The technical fixes that actually matter

This is where the R&D conversation gets commercial fast. The fixes that unlock better beverages are the ones that improve how protein behaves, not just how it reads on the front of pack.

  • Improved dispersibility helps the protein dissolve or suspend more cleanly, reducing gritty first sips and sediment.
  • Better masking systems reduce the bitterness, beany notes, or lingering aftertaste that often come with higher protein loads.
  • Careful pH management can make the difference between a stable, appealing beverage and one that clouds, curdles, or feels unbalanced.
  • Mouthfeel tuning matters because consumers notice texture immediately, even when they cannot explain why a drink feels off.
  • Shelf-stability work protects the product from separating, thickening, or degrading in a way that destroys trust before the carton is even empty.

Those are not cosmetic tweaks. They are the difference between a product that feels like a modern beverage and one that feels like a compromise dressed up as health.

Supply chains and ingredient demand are part of the story too

The finished-drink trend sits inside a much bigger protein ingredient market. USDA National Agricultural Statistics Service reported U.S. whey protein concentrate production in 2025 on its monthly dairy reports, which shows how central whey remains to the protein supply base. USDA Foreign Agricultural Service reporting adds another important layer: demand for high-protein whey in Asia, especially China, has risen sharply, and WPC80+ exports to China more than doubled year over year from January to October 2024.

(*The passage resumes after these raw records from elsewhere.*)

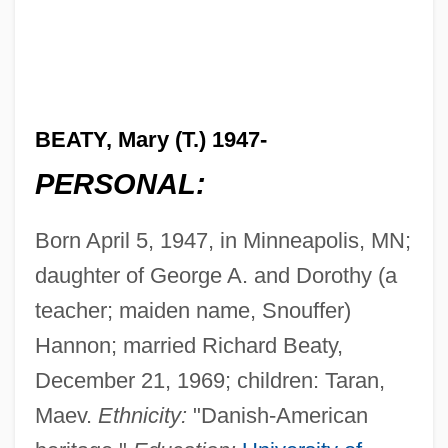
BEATY, Mary (T.) 1947-
PERSONAL:
Born April 5, 1947, in Minneapolis, MN;
daughter of George A. and Dorothy (a
teacher; maiden name, Snouffer)
Hannon; married Richard Beaty,
December 21, 1969; children: Taran,
Maev.
Ethnicity:
"Danish-American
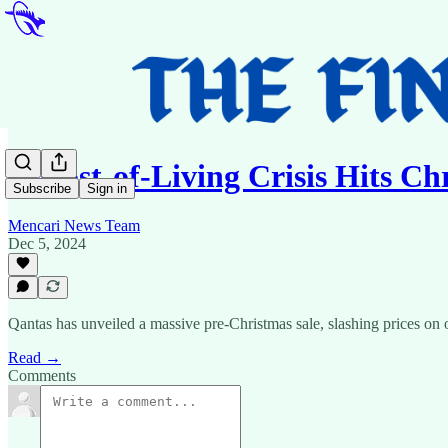
📰Cost-of-Living Crisis Hits C
Subscribe
Sign in
Mencari News Team
Dec 5, 2024
Qantas has unveiled a massive pre-Christmas sale, slashing prices on o
Read →
Comments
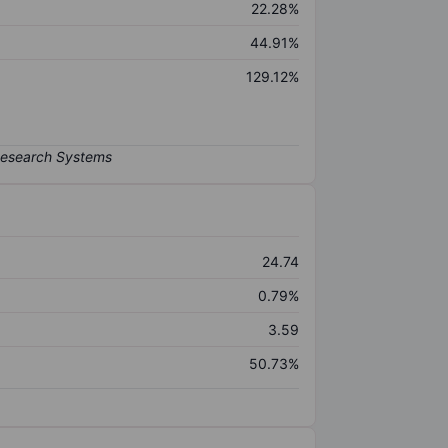
22.28%
44.91%
129.12%
24.74
0.79%
3.59
50.73%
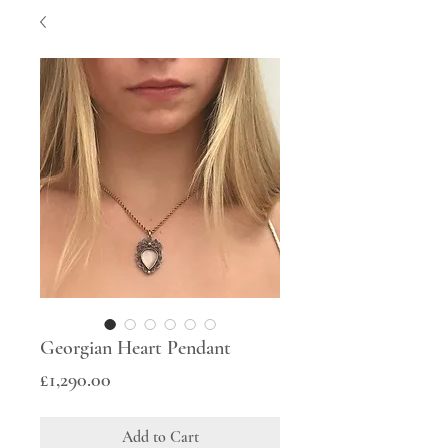
Georgian Heart Pendant
Price
£1,290.00
Add to Cart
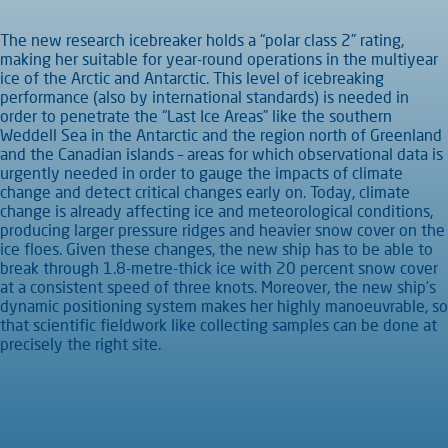
The new research icebreaker holds a “polar class 2” rating,
making her suitable for year-round operations in the multiyear
ice of the Arctic and Antarctic. This level of icebreaking
performance (also by international standards) is needed in
order to penetrate the “Last Ice Areas” like the southern
Weddell Sea in the Antarctic and the region north of Greenland
and the Canadian islands – areas for which observational data is
urgently needed in order to gauge the impacts of climate
change and detect critical changes early on. Today, climate
change is already affecting ice and meteorological conditions,
producing larger pressure ridges and heavier snow cover on the
ice floes. Given these changes, the new ship has to be able to
break through 1.8-metre-thick ice with 20 percent snow cover
at a consistent speed of three knots. Moreover, the new ship’s
dynamic positioning system makes her highly manoeuvrable, so
that scientific fieldwork like collecting samples can be done at
precisely the right site.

That export trend matters because it shows how beverage innovation, dairy processing, and global ingredient demand are tied together. When high-protein ingredients move quickly across markets, beverage developers are not only chasing consumer interest. They are also building formulas around a supply system that can reward certain formats and constrain others.

Why recent product innovation points to the same conclusion

Recent beverage-industry coverage keeps circling the same answer: clear protein RTDs, plant-based protein formats, and hybrid hydration products are proliferating because brands are trying to solve the sensory problem from different angles. Each one is a different compromise, and each one reflects the same commercial reality: protein only scales if the drink still feels pleasant, stable, and easy to use.

That is why the category’s next growth phase will not come from grams alone. It will come from better formulation discipline, smarter masking, cleaner dispersibility, and formats that deliver nutrition with a lighter sensory feel. Protein demand may be the headline, but taste and texture are still the gatekeepers, and they will keep deciding which products earn a second purchase.